[INSTRUCTION] Your answer must be one number: the count of lines below that hold the word "post".

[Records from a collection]
================================

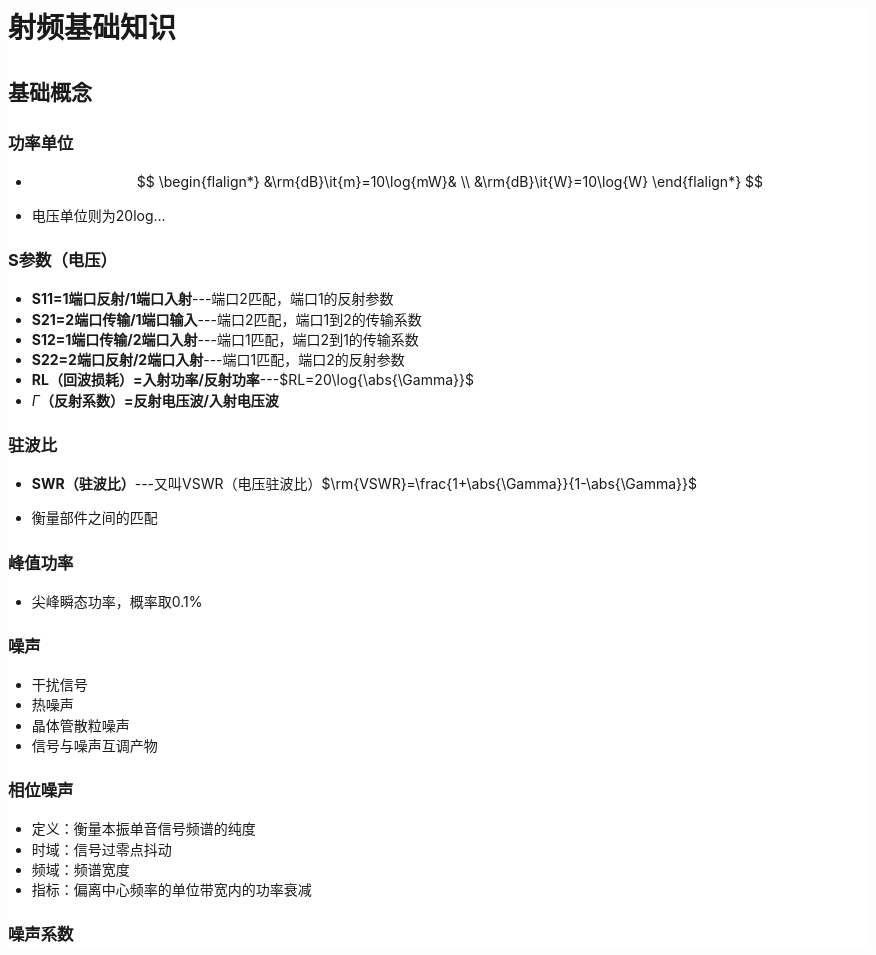 # 射频基础知识

## 基础概念

### 功率单位

- $$
  \begin{flalign*}
  &\rm{dB}\it{m}=10\log{mW}&
  \\
  &\rm{dB}\it{W}=10\log{W}
  \end{flalign*}
  $$
  
- 电压单位则为20log...

### S参数（电压）

- **S11=1端口反射/1端口入射**---端口2匹配，端口1的反射参数
- **S21=2端口传输/1端口输入**---端口2匹配，端口1到2的传输系数
- **S12=1端口传输/2端口入射**---端口1匹配，端口2到1的传输系数
- **S22=2端口反射/2端口入射**---端口1匹配，端口2的反射参数
- **RL（回波损耗）=入射功率/反射功率**---$RL=20\log{\abs{\Gamma}}$
- $\Gamma$​**（反射系数）=反射电压波/入射电压波**

### 驻波比

- **SWR（驻波比）**---又叫VSWR（电压驻波比）$\rm{VSWR}=\frac{1+\abs{\Gamma}}{1-\abs{\Gamma}}$

- 衡量部件之间的匹配

### 峰值功率

- 尖峰瞬态功率，概率取0.1%

### 噪声

- 干扰信号
- 热噪声
- 晶体管散粒噪声
- 信号与噪声互调产物

### 相位噪声

- 定义：衡量本振单音信号频谱的纯度
- 时域：信号过零点抖动
- 频域：频谱宽度
- 指标：偏离中心频率的单位带宽内的功率衰减

### 噪声系数
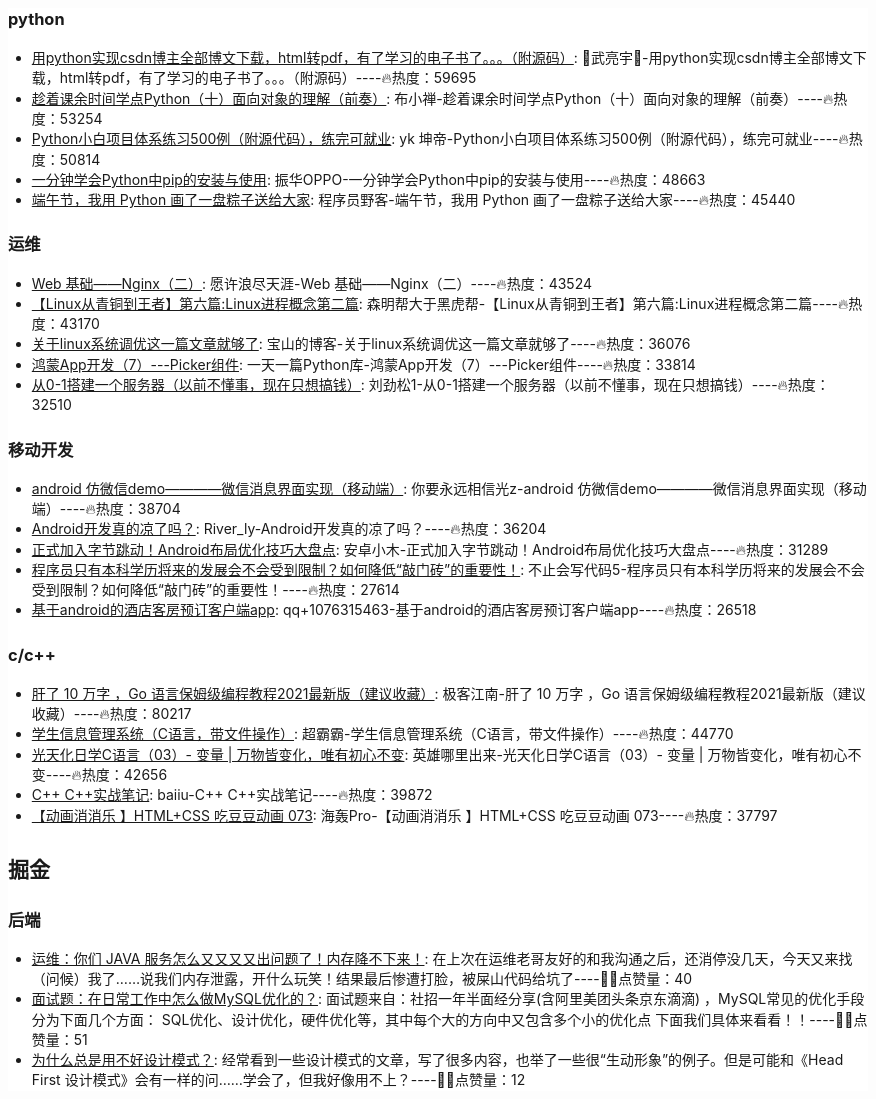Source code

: ### python 
- [用python实现csdn博主全部博文下载，html转pdf，有了学习的电子书了。。。（附源码）](https://blog.csdn.net/weixin_54733110/article/details/117884699): 武亮宇-用python实现csdn博主全部博文下载，html转pdf，有了学习的电子书了。。。（附源码）----🔥热度：59695 
- [趁着课余时间学点Python（十）面向对象的理解（前奏）](https://blog.csdn.net/m0_52883898/article/details/117858423): 布小禅-趁着课余时间学点Python（十）面向对象的理解（前奏）----🔥热度：53254 
- [Python小白项目体系练习500例（附源代码），练完可就业](https://blog.csdn.net/qq_45803923/article/details/117826181): yk 坤帝-Python小白项目体系练习500例（附源代码），练完可就业----🔥热度：50814 
- [一分钟学会Python中pip的安装与使用](https://blog.csdn.net/qq_42257666/article/details/117884849): 振华OPPO-一分钟学会Python中pip的安装与使用----🔥热度：48663 
- [端午节，我用 Python 画了一盘粽子送给大家](https://blog.csdn.net/ityard/article/details/117903799): 程序员野客-端午节，我用 Python 画了一盘粽子送给大家----🔥热度：45440 

### 运维 
- [Web 基础——Nginx（二）](https://blog.csdn.net/weixin_46902396/article/details/115959017): 愿许浪尽天涯-Web 基础——Nginx（二）----🔥热度：43524 
- [【Linux从青铜到王者】第六篇:Linux进程概念第二篇](https://blog.csdn.net/qq_44918090/article/details/117826771): 森明帮大于黑虎帮-【Linux从青铜到王者】第六篇:Linux进程概念第二篇----🔥热度：43170 
- [关于linux系统调优这一篇文章就够了](https://blog.csdn.net/weixin_42313749/article/details/117822365): 宝山的博客-关于linux系统调优这一篇文章就够了----🔥热度：36076 
- [鸿蒙App开发（7）---Picker组件](https://blog.csdn.net/liyuanjinglyj/article/details/117738071): 一天一篇Python库-鸿蒙App开发（7）---Picker组件----🔥热度：33814 
- [从0-1搭建一个服务器（以前不懂事，现在只想搞钱）](https://blog.csdn.net/qq_43513350/article/details/117697095): 刘劲松1-从0-1搭建一个服务器（以前不懂事，现在只想搞钱）----🔥热度：32510 

### 移动开发 
- [android 仿微信demo————微信消息界面实现（移动端）](https://blog.csdn.net/weixin_42768634/article/details/117898771): 你要永远相信光z-android 仿微信demo————微信消息界面实现（移动端）----🔥热度：38704 
- [Android开发真的凉了吗？](https://blog.csdn.net/River_ly/article/details/117827128): River_ly-Android开发真的凉了吗？----🔥热度：36204 
- [正式加入字节跳动！Android布局优化技巧大盘点](https://blog.csdn.net/m0_56253731/article/details/117856435): 安卓小木-正式加入字节跳动！Android布局优化技巧大盘点----🔥热度：31289 
- [程序员只有本科学历将来的发展会不会受到限制？如何降低“敲门砖”的重要性！](https://blog.csdn.net/Android565/article/details/117791415): 不止会写代码5-程序员只有本科学历将来的发展会不会受到限制？如何降低“敲门砖”的重要性！----🔥热度：27614 
- [基于android的酒店客房预订客户端app](https://blog.csdn.net/qq_1262330535/article/details/117828356): qq+1076315463-基于android的酒店客房预订客户端app----🔥热度：26518 

### c/c++ 
- [肝了 10 万字 ，Go 语言保姆级编程教程2021最新版（建议收藏）](https://blog.csdn.net/weixin_44617968/article/details/117855434): 极客江南-肝了 10 万字 ，Go 语言保姆级编程教程2021最新版（建议收藏）----🔥热度：80217 
- [学生信息管理系统（C语言，带文件操作）](https://blog.csdn.net/m0_58106367/article/details/117840159): 超霸霸-学生信息管理系统（C语言，带文件操作）----🔥热度：44770 
- [光天化日学C语言（03）- 变量 | 万物皆变化，唯有初心不变](https://blog.csdn.net/WhereIsHeroFrom/article/details/117841856): 英雄哪里出来-光天化日学C语言（03）- 变量 | 万物皆变化，唯有初心不变----🔥热度：42656 
- [C++ C++实战笔记](https://blog.csdn.net/u014099894/article/details/117886274): baiiu-C++ C++实战笔记----🔥热度：39872 
- [【动画消消乐 】HTML+CSS 吃豆豆动画 073](https://blog.csdn.net/weixin_44225182/article/details/115920669): 海轰Pro-【动画消消乐 】HTML+CSS 吃豆豆动画 073----🔥热度：37797 


## 掘金 
### 后端 
- [运维：你们 JAVA 服务怎么又又又又出问题了！内存降不下来！](https://juejin.cn/post/6973808359614971918): 在上次在运维老哥友好的和我沟通之后，还消停没几天，今天又来找（问候）我了……说我们内存泄露，开什么玩笑！结果最后惨遭打脸，被屎山代码给坑了----👍🏻点赞量：40 
- [面试题：在日常工作中怎么做MySQL优化的？](https://juejin.cn/post/6973671172810637343): 面试题来自：社招一年半面经分享(含阿里美团头条京东滴滴) ，MySQL常见的优化手段分为下面几个方面： SQL优化、设计优化，硬件优化等，其中每个大的方向中又包含多个小的优化点 下面我们具体来看看！！----👍🏻点赞量：51 
- [为什么总是用不好设计模式？](https://juejin.cn/post/6972372366131200036): 经常看到一些设计模式的文章，写了很多内容，也举了一些很“生动形象”的例子。 ​ 但是可能和《Head First 设计模式》会有一样的问……学会了，但我好像用不上？----👍🏻点赞量：12 
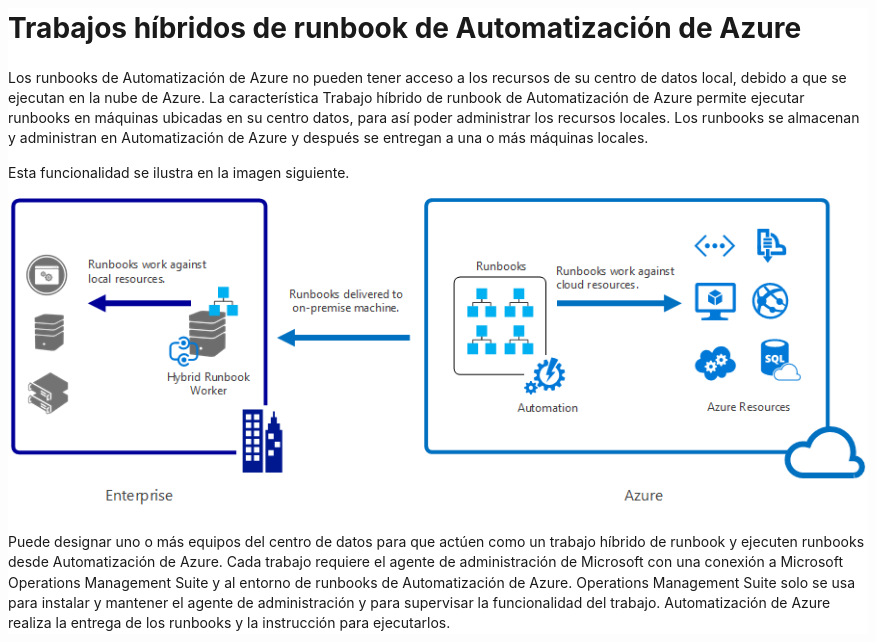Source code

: <properties
   pageTitle="Trabajos híbridos de runbook de Automatización de Azure"
   description="Este artículo brinda información sobre cómo instalar y usar Trabajo híbrido de runbook, una característica de Automatización de Azure que le permite ejecutar runbooks en máquinas de su centro de datos local."
   services="automation"
   documentationCenter=""
   authors="bwren"
   manager="stevenka"
   editor="tysonn" />
<tags
   ms.service="automation"
   ms.devlang="na"
   ms.topic="article"
   ms.tgt_pltfrm="na"
   ms.workload="infrastructure-services"
   ms.date="01/25/2016"
   ms.author="bwren" />

# Trabajos híbridos de runbook de Automatización de Azure

Los runbooks de Automatización de Azure no pueden tener acceso a los recursos de su centro de datos local, debido a que se ejecutan en la nube de Azure. La característica Trabajo híbrido de runbook de Automatización de Azure permite ejecutar runbooks en máquinas ubicadas en su centro datos, para así poder administrar los recursos locales. Los runbooks se almacenan y administran en Automatización de Azure y después se entregan a una o más máquinas locales.

Esta funcionalidad se ilustra en la imagen siguiente.

![Información general de Trabajo híbrido de runbook](media/automation-hybrid-runbook-worker/automation-hybrid-runbook-worker-overview.png)

Puede designar uno o más equipos del centro de datos para que actúen como un trabajo híbrido de runbook y ejecuten runbooks desde Automatización de Azure. Cada trabajo requiere el agente de administración de Microsoft con una conexión a Microsoft Operations Management Suite y al entorno de runbooks de Automatización de Azure. Operations Management Suite solo se usa para instalar y mantener el agente de administración y para supervisar la funcionalidad del trabajo. Automatización de Azure realiza la entrega de los runbooks y la instrucción para ejecutarlos.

================================

[WRITTEN ANSWER] 3